The new Wolfe Center for the Arts at Bowling Green State University (BGSU) — the first building to open in the U.S. by the Oslo-based firm Snøhetta — takes you completely by surprise. It's a shimmering metallic wedge that rises out of its prairielike northwest Ohio terrain as though it were a sci-fi apparition. A green blanket of turf rides up part of its back to a second-story terrace edged with classrooms, blurring the distinction between ground and building. The fly loft for a proscenium theater inside rises higher still in the center of the sloping mass like a mountainous crag. The Snøhetta team treated the 98,000-square-foot building like a boulder carried and deposited by the glacier that once buried the region and eventually created the Great Lakes. The firm didn't want to echo the Midwestern horizon in the manner of the repeated horizontals of Frank Lloyd Wright's Prairie Houses, says Vanessa Kassabian, the director of design in Snøhetta's New York office and project architect for Wolfe.

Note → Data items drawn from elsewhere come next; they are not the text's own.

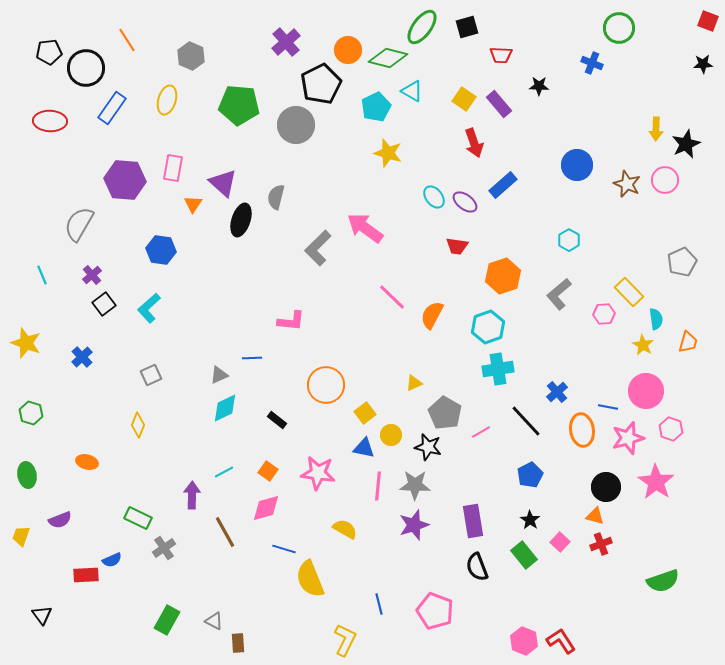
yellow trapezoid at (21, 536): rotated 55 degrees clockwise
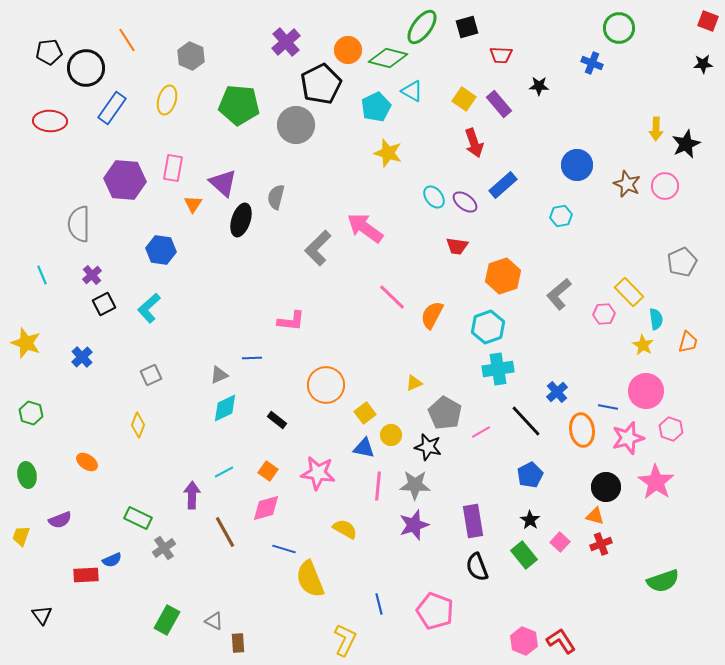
pink circle at (665, 180): moved 6 px down
gray semicircle at (79, 224): rotated 30 degrees counterclockwise
cyan hexagon at (569, 240): moved 8 px left, 24 px up; rotated 20 degrees clockwise
black square at (104, 304): rotated 10 degrees clockwise
orange ellipse at (87, 462): rotated 20 degrees clockwise
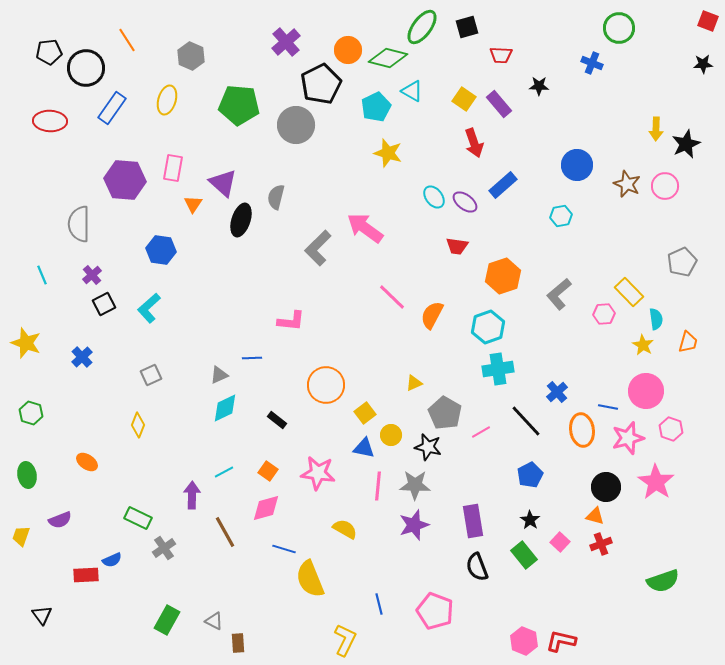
red L-shape at (561, 641): rotated 44 degrees counterclockwise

Instead, the designers created a second focal point by tilting their building upward out of the earth in a way that recalls the firm's Alexandria Library in Egypt, the pivotal 1989 commission that brought Snøhetta international recognition. 'As the building emerges, it draws your eye up into the sky and gives you more of an uplifted feeling,' says Kassabian.
Inside the Wolfe Center, which houses the university's theater and film departments, a soaring, two-story lobby leads to a grand staircase and social-gathering spaces flooded with daylight that spills in from large, west-facing windows and a skylight. The staircase — one of the building's signature features — calls attention to itself as a crisp sculptural object in architectural concrete that invites students to use it for circulation and as a gently sloping bleacher for hanging out and people-watching. A pair of east-west corridors on the first and second levels of the building extend from the upper and lower lobbies to flank the large central volume containing the building's primary, 400-seat theater, an intimate, enveloping space with excellent acoustics and sightlines. Skylights and axial vistas along the corridors make it easy to find two smaller stages, plus studios for film and dance, general-purpose classrooms, and faculty offices. Also key to the scheme's legibility is a large, skylighted passageway that cuts north-south through the center of the building, creating an internal street that invites casual encounters throughout the day and links the theaters to a large backstage scenery shop.